» **Required action**:
When you reach the line in the listing below that contains "Rendered at 1500 by 844 pixels.", begin returning lines exactly as written, and stop after the line that contains "Page size: 1500x844.". Return no other lines.

» **Extracted records**:
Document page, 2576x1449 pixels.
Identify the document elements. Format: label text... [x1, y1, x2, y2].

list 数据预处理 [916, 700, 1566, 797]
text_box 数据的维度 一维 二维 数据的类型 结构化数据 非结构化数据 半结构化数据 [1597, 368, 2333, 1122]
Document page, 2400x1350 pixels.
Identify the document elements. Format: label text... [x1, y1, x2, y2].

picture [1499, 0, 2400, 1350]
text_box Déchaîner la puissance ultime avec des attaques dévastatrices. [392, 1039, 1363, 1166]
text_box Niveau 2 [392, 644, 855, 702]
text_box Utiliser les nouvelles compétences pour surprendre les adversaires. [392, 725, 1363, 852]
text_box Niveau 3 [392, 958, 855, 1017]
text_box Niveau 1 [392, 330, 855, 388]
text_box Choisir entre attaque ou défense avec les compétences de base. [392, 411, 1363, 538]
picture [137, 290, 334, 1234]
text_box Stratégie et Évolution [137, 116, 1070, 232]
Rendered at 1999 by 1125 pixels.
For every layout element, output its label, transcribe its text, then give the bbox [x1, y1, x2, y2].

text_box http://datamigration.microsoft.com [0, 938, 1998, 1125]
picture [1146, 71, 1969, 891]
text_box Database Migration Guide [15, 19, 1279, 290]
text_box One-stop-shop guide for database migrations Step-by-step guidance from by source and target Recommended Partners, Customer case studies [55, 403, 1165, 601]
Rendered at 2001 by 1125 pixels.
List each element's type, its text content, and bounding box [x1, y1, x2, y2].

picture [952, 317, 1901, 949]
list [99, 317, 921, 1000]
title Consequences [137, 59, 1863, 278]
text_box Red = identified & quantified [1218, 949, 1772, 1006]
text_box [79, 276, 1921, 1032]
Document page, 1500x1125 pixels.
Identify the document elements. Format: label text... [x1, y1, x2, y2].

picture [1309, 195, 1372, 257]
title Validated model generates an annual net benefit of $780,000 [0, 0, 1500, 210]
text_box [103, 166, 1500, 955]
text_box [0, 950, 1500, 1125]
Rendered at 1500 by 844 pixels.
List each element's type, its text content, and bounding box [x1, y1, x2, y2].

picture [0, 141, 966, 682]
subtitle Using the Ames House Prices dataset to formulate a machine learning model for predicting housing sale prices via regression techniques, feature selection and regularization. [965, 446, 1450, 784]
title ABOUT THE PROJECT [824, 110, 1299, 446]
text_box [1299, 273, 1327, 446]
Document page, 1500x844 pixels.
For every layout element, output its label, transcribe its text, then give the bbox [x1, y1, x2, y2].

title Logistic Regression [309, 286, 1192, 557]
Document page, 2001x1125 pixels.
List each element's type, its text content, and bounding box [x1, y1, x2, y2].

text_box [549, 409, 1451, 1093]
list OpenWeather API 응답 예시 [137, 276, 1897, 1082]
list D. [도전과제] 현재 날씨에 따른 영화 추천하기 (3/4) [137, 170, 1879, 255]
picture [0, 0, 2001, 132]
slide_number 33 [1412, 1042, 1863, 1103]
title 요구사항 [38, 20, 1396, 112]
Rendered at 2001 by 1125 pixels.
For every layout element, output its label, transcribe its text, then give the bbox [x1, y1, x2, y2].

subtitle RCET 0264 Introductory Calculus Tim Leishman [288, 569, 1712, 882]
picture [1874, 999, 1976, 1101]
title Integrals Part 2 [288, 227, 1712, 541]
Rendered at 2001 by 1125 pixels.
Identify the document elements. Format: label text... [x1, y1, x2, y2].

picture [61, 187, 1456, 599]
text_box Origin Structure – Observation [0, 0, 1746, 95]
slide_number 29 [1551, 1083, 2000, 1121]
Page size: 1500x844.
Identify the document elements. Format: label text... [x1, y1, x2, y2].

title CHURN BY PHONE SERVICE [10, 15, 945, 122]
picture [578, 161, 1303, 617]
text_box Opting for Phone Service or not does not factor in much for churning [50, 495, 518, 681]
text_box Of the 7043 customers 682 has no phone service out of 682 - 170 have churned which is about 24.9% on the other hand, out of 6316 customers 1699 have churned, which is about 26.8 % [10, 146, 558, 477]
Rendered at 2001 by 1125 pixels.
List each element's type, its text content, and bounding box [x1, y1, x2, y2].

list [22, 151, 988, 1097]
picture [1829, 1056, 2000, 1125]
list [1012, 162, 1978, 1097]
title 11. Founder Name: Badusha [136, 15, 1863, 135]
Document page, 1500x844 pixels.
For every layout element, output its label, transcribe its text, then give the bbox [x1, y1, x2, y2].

» **Answer space**:
Rendered at 1500 by 844 pixels.
List each element's type, its text content, and bounding box [x1, y1, x2, y2].

picture [0, 141, 966, 682]
subtitle Using the Ames House Prices dataset to formulate a machine learning model for predicting housing sale prices via regression techniques, feature selection and regularization. [965, 446, 1450, 784]
title ABOUT THE PROJECT [824, 110, 1299, 446]
text_box [1299, 273, 1327, 446]
Document page, 1500x844 pixels.
For every layout element, output its label, transcribe its text, then give the bbox [x1, y1, x2, y2].

title Logistic Regression [309, 286, 1192, 557]
Document page, 2001x1125 pixels.
List each element's type, its text content, and bounding box [x1, y1, x2, y2].

text_box [549, 409, 1451, 1093]
list OpenWeather API 응답 예시 [137, 276, 1897, 1082]
list D. [도전과제] 현재 날씨에 따른 영화 추천하기 (3/4) [137, 170, 1879, 255]
picture [0, 0, 2001, 132]
slide_number 33 [1412, 1042, 1863, 1103]
title 요구사항 [38, 20, 1396, 112]
Rendered at 2001 by 1125 pixels.
For every layout element, output its label, transcribe its text, then give the bbox [x1, y1, x2, y2].

subtitle RCET 0264 Introductory Calculus Tim Leishman [288, 569, 1712, 882]
picture [1874, 999, 1976, 1101]
title Integrals Part 2 [288, 227, 1712, 541]
Rendered at 2001 by 1125 pixels.
Identify the document elements. Format: label text... [x1, y1, x2, y2].

picture [61, 187, 1456, 599]
text_box Origin Structure – Observation [0, 0, 1746, 95]
slide_number 29 [1551, 1083, 2000, 1121]
Page size: 1500x844.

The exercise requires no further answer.